In general, Knight said, Dickens “either loves, likes or at least forgives his characters,” because he understands the circumstances that occasion their behaviors. He added: “It’s why he is seen as a great social reformer, and it’s what I try to do with someone like Jaggers. I am depicting the awful things he does, but you come to understand why, and forgive them.”
The same empathy is shown to Magwitch, the convict who changes Pip’s life. “It’s easy to just play the baddie, but more interesting to get to the human being within,” Harris said in a video interview, adding that reading the writings of the psychoanalyst Carl Jung had fed into his portrayal. “Magwitch is such an archetypal figure, someone who seems to have broken free, be outside the law,” Harris said. “You get an idea of what he might represent for the boy.”
In Knight’s version of the story, Pip is a feistier character than the innocent of the novel. “It’s easy to play him as naïve, but he is flawed, has elements to his character that are narcissistic and destructive,” Whitehead said. “I wanted to show him as having some fire in his belly.” He added that Knight’s script shows Pip’s ambition, his desire to rise in social class, driving him “like a moth to a flame.”

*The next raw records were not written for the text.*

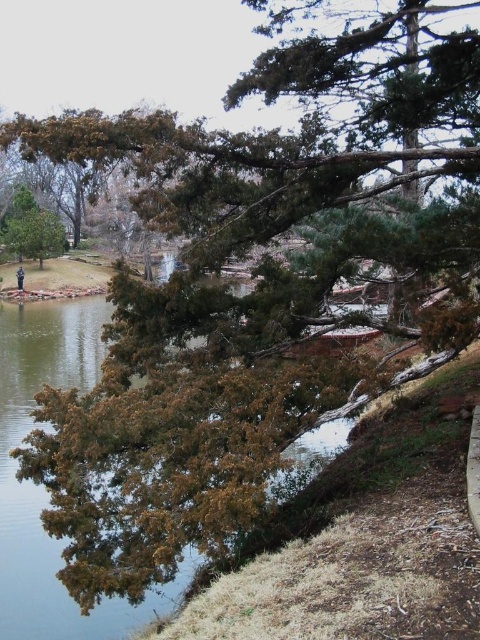
Question: Does green needle-like at center appear under clear water at lower left?

Choices:
 (A) no
 (B) yes

Answer: (A)

Question: Which point is closer to the camera?

Choices:
 (A) clear water at lower left
 (B) green needle-like at center
 (C) dark blue uniform at center

Answer: (A)

Question: Which object appears farthest from the camera in this image?

Choices:
 (A) green needle-like at center
 (B) clear water at lower left
 (C) dark blue uniform at center

Answer: (C)

Question: Does green needle-like at center appear on the left side of clear water at lower left?

Choices:
 (A) yes
 (B) no

Answer: (B)

Question: Observing the image, what is the correct spatial positioning of clear water at lower left in reference to dark blue uniform at center?

Choices:
 (A) above
 (B) below

Answer: (B)

Question: Which of the following is the closest to the observer?

Choices:
 (A) (130, 604)
 (B) (195, 211)
 (C) (20, 284)

Answer: (A)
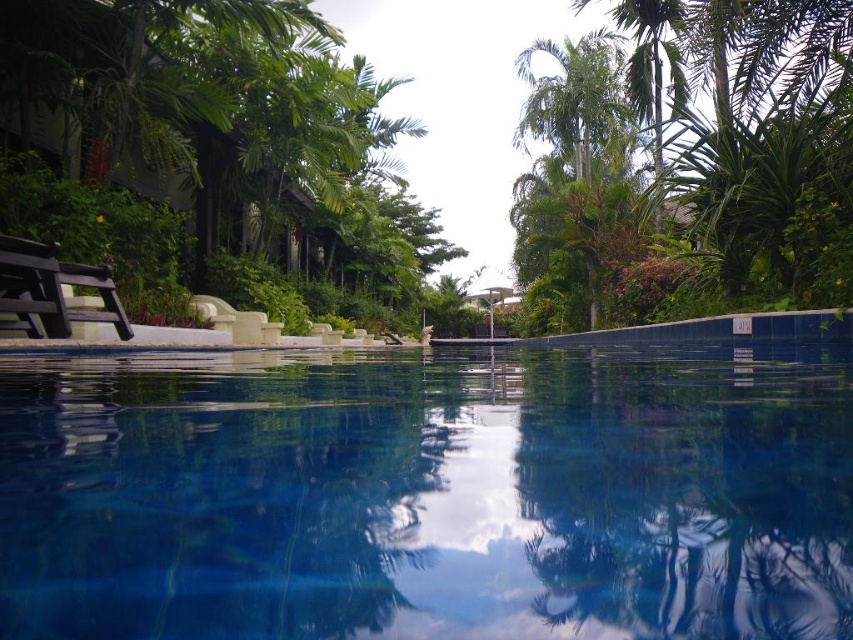
You are standing at the point marked as point (210,476) in the image. You want to place a 20 inch long bench here. Will it fit without overlapping any existing objects?

The distance between the points is 22.18 inches, which is greater than the 20 inch bench, so it will fit without overlapping existing objects.

You are standing at the edge of the pool and want to shade yourself under a tree. The green leafy tree at left and the green leafy palm tree at center are both options. Which tree is closer to you?

The green leafy tree at left is located below the green leafy palm tree at center, meaning it is closer to you. Therefore, the green leafy tree at left is the closer option for shade.

You are standing at the edge of the blue tile swimming pool at center and want to reach the dark brown wooden chair at left. Which direction should you walk to get there?

To reach the dark brown wooden chair at left from the blue tile swimming pool at center, you should walk to the left since the blue tile swimming pool at center is to the right of the dark brown wooden chair at left.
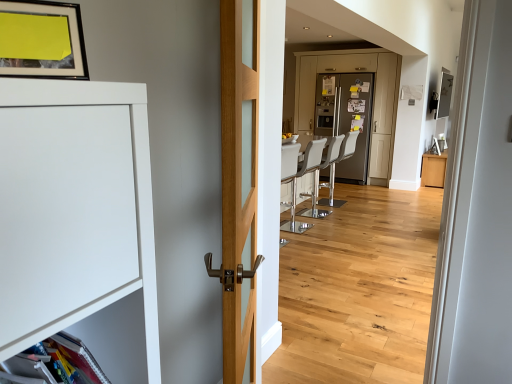
Question: Is white leather barstool at center, acting as the 1th armchair starting from the back, at the left side of wooden floor at center?

Choices:
 (A) yes
 (B) no

Answer: (B)

Question: Is white leather barstool at center, acting as the 1th armchair starting from the back, in front of wooden floor at center?

Choices:
 (A) yes
 (B) no

Answer: (B)

Question: Would you say white leather barstool at center, acting as the 1th armchair starting from the back, contains wooden floor at center?

Choices:
 (A) no
 (B) yes

Answer: (A)

Question: Does white leather barstool at center, the 3th armchair in the front-to-back sequence, appear on the right side of wooden floor at center?

Choices:
 (A) no
 (B) yes

Answer: (B)

Question: Can you confirm if white leather barstool at center, the 3th armchair in the front-to-back sequence, is wider than wooden floor at center?

Choices:
 (A) no
 (B) yes

Answer: (B)

Question: Based on their positions, is light oak wood door at center located to the left or right of matte black picture frame at upper left?

Choices:
 (A) left
 (B) right

Answer: (B)

Question: Considering the positions of light oak wood door at center and matte black picture frame at upper left in the image, is light oak wood door at center wider or thinner than matte black picture frame at upper left?

Choices:
 (A) wide
 (B) thin

Answer: (A)

Question: Looking at the image, does light oak wood door at center seem bigger or smaller compared to matte black picture frame at upper left?

Choices:
 (A) small
 (B) big

Answer: (B)

Question: Would you say light oak wood door at center is inside or outside matte black picture frame at upper left?

Choices:
 (A) inside
 (B) outside

Answer: (B)

Question: Is satin silver refrigerator at center, arranged as the second screen door when viewed from the right, in front of or behind white leather barstool at center, acting as the 3th armchair starting from the back, in the image?

Choices:
 (A) front
 (B) behind

Answer: (B)

Question: From a real-world perspective, is satin silver refrigerator at center, positioned as the first screen door in left-to-right order, above or below white leather barstool at center, which appears as the 1th armchair when viewed from the front?

Choices:
 (A) above
 (B) below

Answer: (A)

Question: From the image's perspective, relative to white leather barstool at center, acting as the 3th armchair starting from the back, is satin silver refrigerator at center, arranged as the second screen door when viewed from the right, above or below?

Choices:
 (A) below
 (B) above

Answer: (B)

Question: Would you say satin silver refrigerator at center, positioned as the first screen door in left-to-right order, is to the left or to the right of white leather barstool at center, which appears as the 1th armchair when viewed from the front, in the picture?

Choices:
 (A) right
 (B) left

Answer: (A)

Question: Looking at their shapes, would you say white leather barstool at center, which appears as the 1th armchair when viewed from the front, is wider or thinner than wooden floor at center?

Choices:
 (A) wide
 (B) thin

Answer: (A)

Question: From the image's perspective, is white leather barstool at center, acting as the 3th armchair starting from the back, above or below wooden floor at center?

Choices:
 (A) above
 (B) below

Answer: (A)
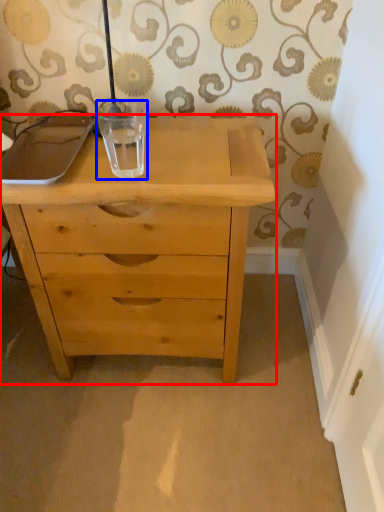
Question: Which object is closer to the camera taking this photo, chest of drawers (highlighted by a red box) or glass vase (highlighted by a blue box)?

Choices:
 (A) chest of drawers
 (B) glass vase

Answer: (A)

As a counterbalance to the darkness, Knight offers the possibility of redemption to Miss Havisham, whom Colman plays with imperious verve. Her way into the character, she said, came from Verity Hawkes, the show’s costume designer. “Rot is growing up the dress, and gets slightly more moldy as the scenes go by,” Colman wrote in an email. “There is a canker that Miss Havisham has allowed, welcomed even, in her heartbreak and desire for revenge.”